The context model is established by using the marking symbol of one or more peripheral macro blocks of the current macro block, the selected peripheral macro blocks are the same as the macro blocks selected in the above step, and the context model is established for performing context adaptive arithmetic encoding.
If the searching is performed in the front view reference image and the back view reference image, the marking symbol for indicating the front or back view needs to be encoded. After the XOR processing is performed on the marking symbol “currFlag” of the macro block encoded currently and the marking symbol “leftFlag” of the one or more peripheral macro blocks, the context model is established for performing the context adaptive arithmetic encoding. The pseudo code is given in the following.
uiSymbol=currFlag XOR leftFlag;
uiCtx=(leftFlag==LIST_—0)?0:1;
uiCtx+=(aboveFlag==LIST_—0)?0:1;
writeSymbol(uiSymbol,MotionSkipListXFlagCCModel.get(0,uiCtx));
Persons of ordinary skill in the art should understand that all or a part of the steps of the method according to the embodiments of the present invention may be implemented by a program instructing relevant hardware. The program may be stored in a computer readable storage medium. When the program runs, the steps of the method according to the embodiments of the present invention are performed. The storage medium may be any medium that is capable of storing program codes, such as a Read-Only Memory (ROM), a Random Access Memory (RAM), a magnetic disk, or a Compact Disk Read-Only Memory (CD-ROM).

Embodiments of a Video Encoding Device

FIG. 8 is a schematic structural view of a video encoding device according to a first embodiment of the present invention. Referring to FIG. 8, the device includes a first module 11, a second module 12, and a third module 13. The first module 11 is configured to obtain an image block corresponding to a current macro block and having a size the same as a preset searching precision in an adjacent view reference image according to disparity vector information of the preset searching precision, the second module 12 is configured to obtain first offset information of a corresponding macro block capable of achieving an optimal encoding efficiency of the current macro block in a coordinate system established according to the image block, and the third module 13 is configured to encode the first offset information.
Specifically, the first module 11 in the video encoding device initially designates an image block in the reference image according to the disparity vector information of the searching precision, where the size of the image block is the same as that of the searching precision. Then, the second module 12 establishes a 2D coordinate system in a reference image searching area according to the image block, and thus, all the macro blocks in the reference image have position information according to the coordinate system. After the corresponding macro block capable of achieving the optimal encoding efficiency of the current macro block is found according to a certain searching sequence, the second module 12 obtains the first offset information of the corresponding macro block, that is, offset information relative to an origin of coordinates. The third module 13 encodes the first offset information. Specifically, the third module 13 includes a first sub-module 131, a second sub-module 132, and a third sub-module 133. The first sub-module 131 determines second offset information and third offset information of the corresponding macro blocks in the reference image of the macro blocks of respective peripheral blocks, for example, a left block and an upper block, of the current macro block, the second sub-module 132 is configured to obtain encoding context information according to the second offset information and the third offset information, and finally, the third sub-module 133 is configured to encode the first offset information by using the encoding context information.

§ **Raw data**:
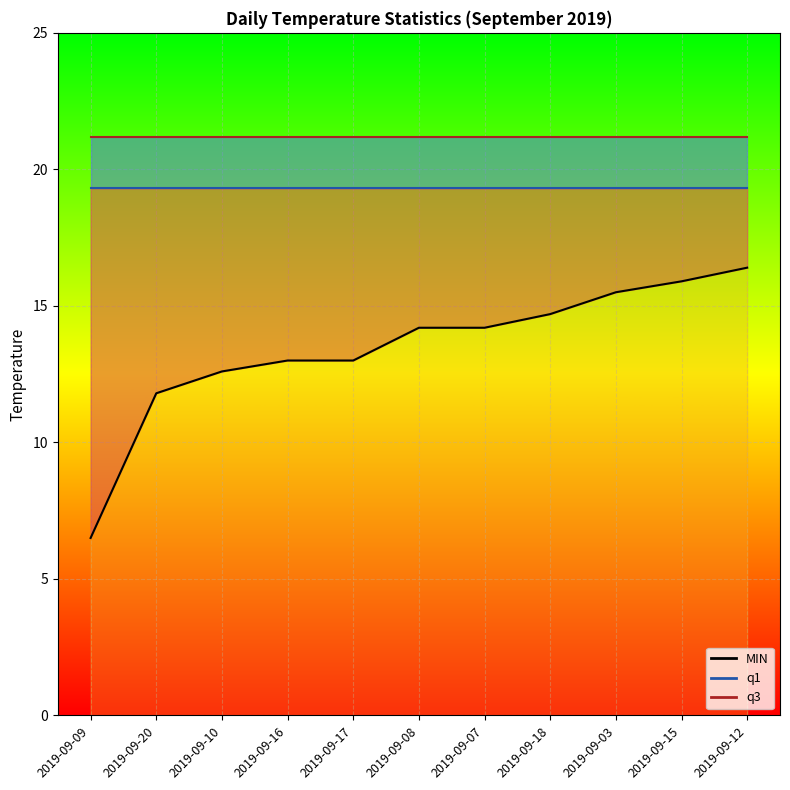

Rank the categories by q3 value from lowest to highest.

2019-09-09, 2019-09-20, 2019-09-10, 2019-09-16, 2019-09-17, 2019-09-08, 2019-09-07, 2019-09-18, 2019-09-03, 2019-09-15, 2019-09-12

§ **Task instructions**: Pick up the text on video encoding, placed before the data, and continue it from its final sentence.

§ **Expected answer**:
In the first embodiment, the video encoding device further includes a fourth module 14, configured to encode marking symbol information for indicating a front or back view. Specifically, the fourth module 14 includes an eighth sub-module 141 and a ninth sub-module 142, where the eighth sub-module 141 performs XOR processing on the marking symbol for indicating the front or back view of the current macro block and a marking symbol of one or more peripheral macro blocks, and the ninth sub-module 142 is configured to establish a context model according to the marking symbol of the one or more peripheral macro blocks, and encode the marking symbol information after the XOR processing.
FIG. 9 is a schematic structural view of the video encoding device according to a second embodiment of the present invention. Referring to FIG. 9, the difference between the video encoding device of this embodiment and that of the first embodiment is as follows: In this embodiment, the third module 13 includes a fourth sub-module 134, a fifth sub-module 135, a sixth sub-module 136, and a seventh sub-module 137. The fourth sub-module 134 determines second offset information and third offset information of the corresponding macro blocks in the reference image of the macro blocks of respective peripheral blocks, for example, a left block and an upper block, of the current macro block, the fifth sub-module 135 averages corresponding components of the second offset information and the third offset information, and predicts the first offset information by using an averaging result, so as to obtain predicted residual information, the sixth sub-module 136 obtains encoding context information according to the second offset information and the third offset information, and the seventh sub-module 137 encodes the predicted residual information by using the encoding context information.
In the embodiments of the video encoding device, ordinate and abscissa position information of each block in a searching area is established by selecting an appropriate origin of coordinates of the searching area; meanwhile, an offset of a current macro block is encoded by using information of peripheral blocks of the macro block encoded currently as a context for encoding position offset information of a corresponding macro block in an adjacent view reference image of the current macro block, so that the encoding efficiency is increased.

Embodiments of a Video Decoding Device

FIG. 10 is a schematic structural view of a video decoding device according to a first embodiment of the present invention. Referring to FIG. 10, the device includes a fifth module 21, a sixth module 22, a seventh module 23, and an eighth module 24. The fifth module 21 is configured to parse received code stream information, and obtain first offset information of a macro block corresponding to a current macro block in an adjacent view reference image of the current macro block, the sixth module 22 is configured to obtain an image block corresponding to the current macro block in the adjacent view reference image according to disparity vector information, the seventh module 23 is configured to obtain coordinate information of the macro block corresponding to the current macro block according to the first offset information in a coordinate system of a reference image searching area established according to the image block, and the eighth module 24 is configured to obtain motion information of the macro block corresponding to the current macro block according to the coordinate information, and perform motion compensation by using the motion information.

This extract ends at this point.